◆ **Task**:
Below is a set of records. Repeat all of them exactly.

◆ **Provided entries**:
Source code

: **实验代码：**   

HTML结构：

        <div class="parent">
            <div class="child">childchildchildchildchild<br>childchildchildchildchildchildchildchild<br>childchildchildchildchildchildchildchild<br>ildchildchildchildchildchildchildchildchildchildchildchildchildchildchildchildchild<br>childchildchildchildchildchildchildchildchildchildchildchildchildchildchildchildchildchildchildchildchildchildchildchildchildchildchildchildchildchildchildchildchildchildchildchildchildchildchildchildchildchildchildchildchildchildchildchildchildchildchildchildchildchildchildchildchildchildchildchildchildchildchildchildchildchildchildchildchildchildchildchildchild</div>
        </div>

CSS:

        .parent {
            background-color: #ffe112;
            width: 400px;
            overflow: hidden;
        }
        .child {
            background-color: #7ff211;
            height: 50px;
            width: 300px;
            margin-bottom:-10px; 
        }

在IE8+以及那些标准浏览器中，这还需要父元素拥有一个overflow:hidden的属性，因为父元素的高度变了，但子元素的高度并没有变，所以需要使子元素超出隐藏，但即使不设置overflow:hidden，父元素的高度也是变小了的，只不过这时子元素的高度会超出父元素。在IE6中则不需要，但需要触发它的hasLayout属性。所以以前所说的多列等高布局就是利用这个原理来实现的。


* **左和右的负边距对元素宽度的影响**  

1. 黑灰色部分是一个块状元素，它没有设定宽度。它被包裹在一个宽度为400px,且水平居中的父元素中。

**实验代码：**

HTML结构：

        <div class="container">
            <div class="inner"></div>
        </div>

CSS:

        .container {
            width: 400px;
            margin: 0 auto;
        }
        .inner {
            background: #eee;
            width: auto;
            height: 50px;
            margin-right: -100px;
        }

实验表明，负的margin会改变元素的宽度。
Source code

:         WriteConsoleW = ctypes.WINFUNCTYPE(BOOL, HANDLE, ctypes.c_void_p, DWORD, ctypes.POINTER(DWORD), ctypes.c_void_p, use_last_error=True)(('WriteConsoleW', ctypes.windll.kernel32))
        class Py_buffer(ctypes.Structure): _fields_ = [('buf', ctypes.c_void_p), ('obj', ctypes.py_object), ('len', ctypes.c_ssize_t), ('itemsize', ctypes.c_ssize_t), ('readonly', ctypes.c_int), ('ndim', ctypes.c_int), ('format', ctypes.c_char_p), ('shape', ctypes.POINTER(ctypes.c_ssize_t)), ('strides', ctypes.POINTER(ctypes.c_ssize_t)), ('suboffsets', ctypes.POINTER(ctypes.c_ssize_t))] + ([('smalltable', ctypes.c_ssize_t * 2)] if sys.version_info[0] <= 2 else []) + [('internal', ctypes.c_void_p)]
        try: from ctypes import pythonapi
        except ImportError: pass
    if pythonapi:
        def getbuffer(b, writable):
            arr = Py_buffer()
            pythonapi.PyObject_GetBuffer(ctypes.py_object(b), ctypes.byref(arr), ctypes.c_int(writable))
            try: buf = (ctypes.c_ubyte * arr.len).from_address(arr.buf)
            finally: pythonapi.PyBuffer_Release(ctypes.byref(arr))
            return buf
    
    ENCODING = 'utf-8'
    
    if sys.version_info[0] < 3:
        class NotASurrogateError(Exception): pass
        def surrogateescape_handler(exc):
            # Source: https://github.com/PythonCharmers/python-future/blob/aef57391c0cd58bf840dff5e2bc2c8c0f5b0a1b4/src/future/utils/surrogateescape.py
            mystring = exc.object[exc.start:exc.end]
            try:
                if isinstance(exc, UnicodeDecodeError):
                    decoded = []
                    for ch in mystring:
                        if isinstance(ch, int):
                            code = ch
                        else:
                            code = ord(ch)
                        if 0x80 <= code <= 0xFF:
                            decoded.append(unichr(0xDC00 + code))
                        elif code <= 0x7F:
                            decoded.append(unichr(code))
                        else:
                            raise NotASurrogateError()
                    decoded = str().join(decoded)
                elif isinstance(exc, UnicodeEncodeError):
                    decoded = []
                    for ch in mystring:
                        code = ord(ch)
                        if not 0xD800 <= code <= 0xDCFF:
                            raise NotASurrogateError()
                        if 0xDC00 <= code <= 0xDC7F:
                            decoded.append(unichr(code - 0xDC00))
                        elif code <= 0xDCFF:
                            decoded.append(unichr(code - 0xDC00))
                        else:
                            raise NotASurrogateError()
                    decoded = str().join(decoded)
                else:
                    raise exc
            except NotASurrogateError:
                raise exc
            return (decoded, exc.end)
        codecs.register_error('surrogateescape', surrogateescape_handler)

◆ **Expected output**:
Source code

: **实验代码：**   

HTML结构：

        <div class="parent">
            <div class="child">childchildchildchildchild<br>childchildchildchildchildchildchildchild<br>childchildchildchildchildchildchildchild<br>ildchildchildchildchildchildchildchildchildchildchildchildchildchildchildchildchild<br>childchildchildchildchildchildchildchildchildchildchildchildchildchildchildchildchildchildchildchildchildchildchildchildchildchildchildchildchildchildchildchildchildchildchildchildchildchildchildchildchildchildchildchildchildchildchildchildchildchildchildchildchildchildchildchildchildchildchildchildchildchildchildchildchildchildchildchildchildchildchildchildchild</div>
        </div>

CSS:

        .parent {
            background-color: #ffe112;
            width: 400px;
            overflow: hidden;
        }
        .child {
            background-color: #7ff211;
            height: 50px;
            width: 300px;
            margin-bottom:-10px; 
        }

在IE8+以及那些标准浏览器中，这还需要父元素拥有一个overflow:hidden的属性，因为父元素的高度变了，但子元素的高度并没有变，所以需要使子元素超出隐藏，但即使不设置overflow:hidden，父元素的高度也是变小了的，只不过这时子元素的高度会超出父元素。在IE6中则不需要，但需要触发它的hasLayout属性。所以以前所说的多列等高布局就是利用这个原理来实现的。


* **左和右的负边距对元素宽度的影响**  

1. 黑灰色部分是一个块状元素，它没有设定宽度。它被包裹在一个宽度为400px,且水平居中的父元素中。

**实验代码：**

HTML结构：

        <div class="container">
            <div class="inner"></div>
        </div>

CSS:

        .container {
            width: 400px;
            margin: 0 auto;
        }
        .inner {
            background: #eee;
            width: auto;
            height: 50px;
            margin-right: -100px;
        }

实验表明，负的margin会改变元素的宽度。
Source code

:         WriteConsoleW = ctypes.WINFUNCTYPE(BOOL, HANDLE, ctypes.c_void_p, DWORD, ctypes.POINTER(DWORD), ctypes.c_void_p, use_last_error=True)(('WriteConsoleW', ctypes.windll.kernel32))
        class Py_buffer(ctypes.Structure): _fields_ = [('buf', ctypes.c_void_p), ('obj', ctypes.py_object), ('len', ctypes.c_ssize_t), ('itemsize', ctypes.c_ssize_t), ('readonly', ctypes.c_int), ('ndim', ctypes.c_int), ('format', ctypes.c_char_p), ('shape', ctypes.POINTER(ctypes.c_ssize_t)), ('strides', ctypes.POINTER(ctypes.c_ssize_t)), ('suboffsets', ctypes.POINTER(ctypes.c_ssize_t))] + ([('smalltable', ctypes.c_ssize_t * 2)] if sys.version_info[0] <= 2 else []) + [('internal', ctypes.c_void_p)]
        try: from ctypes import pythonapi
        except ImportError: pass
    if pythonapi:
        def getbuffer(b, writable):
            arr = Py_buffer()
            pythonapi.PyObject_GetBuffer(ctypes.py_object(b), ctypes.byref(arr), ctypes.c_int(writable))
            try: buf = (ctypes.c_ubyte * arr.len).from_address(arr.buf)
            finally: pythonapi.PyBuffer_Release(ctypes.byref(arr))
            return buf
    
    ENCODING = 'utf-8'
    
    if sys.version_info[0] < 3:
        class NotASurrogateError(Exception): pass
        def surrogateescape_handler(exc):
            # Source: https://github.com/PythonCharmers/python-future/blob/aef57391c0cd58bf840dff5e2bc2c8c0f5b0a1b4/src/future/utils/surrogateescape.py
            mystring = exc.object[exc.start:exc.end]
            try:
                if isinstance(exc, UnicodeDecodeError):
                    decoded = []
                    for ch in mystring:
                        if isinstance(ch, int):
                            code = ch
                        else:
                            code = ord(ch)
                        if 0x80 <= code <= 0xFF:
                            decoded.append(unichr(0xDC00 + code))
                        elif code <= 0x7F:
                            decoded.append(unichr(code))
                        else:
                            raise NotASurrogateError()
                    decoded = str().join(decoded)
                elif isinstance(exc, UnicodeEncodeError):
                    decoded = []
                    for ch in mystring:
                        code = ord(ch)
                        if not 0xD800 <= code <= 0xDCFF:
                            raise NotASurrogateError()
                        if 0xDC00 <= code <= 0xDC7F:
                            decoded.append(unichr(code - 0xDC00))
                        elif code <= 0xDCFF:
                            decoded.append(unichr(code - 0xDC00))
                        else:
                            raise NotASurrogateError()
                    decoded = str().join(decoded)
                else:
                    raise exc
            except NotASurrogateError:
                raise exc
            return (decoded, exc.end)
        codecs.register_error('surrogateescape', surrogateescape_handler)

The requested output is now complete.